For Welsh farmers, the details of what might be in such a deal have been a major concern for months, with fears over lower production standards and costs in Australia.
The UK Government have published figures which mean an immediate tenfold increase of the current beef import quota at the same time as a doubling of the current lamb quota.
In recent weeks, the FUW has held back-to-back meetings with ministers, MPs and others about the deal, and has written to the PM and Welsh Affairs Committee, asking them to ensure thorough scrutiny of the proposals and to reject anything that compromises family farms, animal welfare, food security and standards and our global environment.
During the process of assessing the merits or otherwise of the proposed deal, MPs should consider carefully why the Australian Government placed food exports at the top of its press statement, including quota figures, while the UK Government held those details back for two days.
Whatever a final deal looks like, MPs must also consider that international treaties are things they and future governments will have to live with for a very long time - to coin a phrase, they are ‘for life, not just for Christmas’.

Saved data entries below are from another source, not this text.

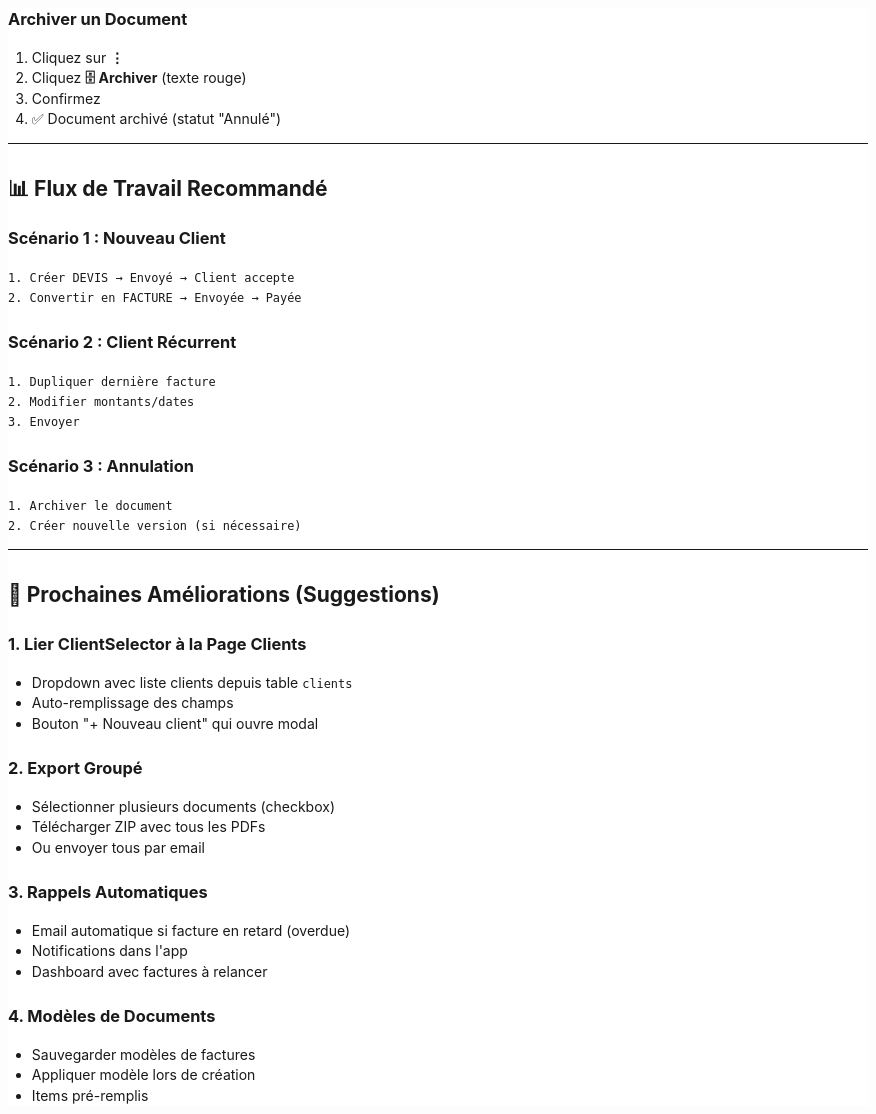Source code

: ### Archiver un Document
1. Cliquez sur **⋮**
2. Cliquez **🗄️ Archiver** (texte rouge)
3. Confirmez
4. ✅ Document archivé (statut "Annulé")

---

## 📊 Flux de Travail Recommandé

### Scénario 1 : Nouveau Client
```
1. Créer DEVIS → Envoyé → Client accepte
2. Convertir en FACTURE → Envoyée → Payée
```

### Scénario 2 : Client Récurrent
```
1. Dupliquer dernière facture
2. Modifier montants/dates
3. Envoyer
```

### Scénario 3 : Annulation
```
1. Archiver le document
2. Créer nouvelle version (si nécessaire)
```

---

## 🎯 Prochaines Améliorations (Suggestions)

### 1. **Lier ClientSelector à la Page Clients**
- Dropdown avec liste clients depuis table `clients`
- Auto-remplissage des champs
- Bouton "+ Nouveau client" qui ouvre modal

### 2. **Export Groupé**
- Sélectionner plusieurs documents (checkbox)
- Télécharger ZIP avec tous les PDFs
- Ou envoyer tous par email

### 3. **Rappels Automatiques**
- Email automatique si facture en retard (overdue)
- Notifications dans l'app
- Dashboard avec factures à relancer

### 4. **Modèles de Documents**
- Sauvegarder modèles de factures
- Appliquer modèle lors de création
- Items pré-remplis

If the concerns expressed by the FUW and many others are not realised then fine. But if they turn out to be right, be it in two or 10 years, and we are locked into an irreversible deal with only rudimentary safeguards, there will be little a government or parliament will be able to do without taking drastic action that may breach WTO rules.
For this reason, whatever the final deal looks like, we need a belt and braces mechanism such as a break clause that, if the worst comes to the worst, allows the UK Government or Parliament to step in to protect our family farms, animal welfare, food security and standards and our global environment.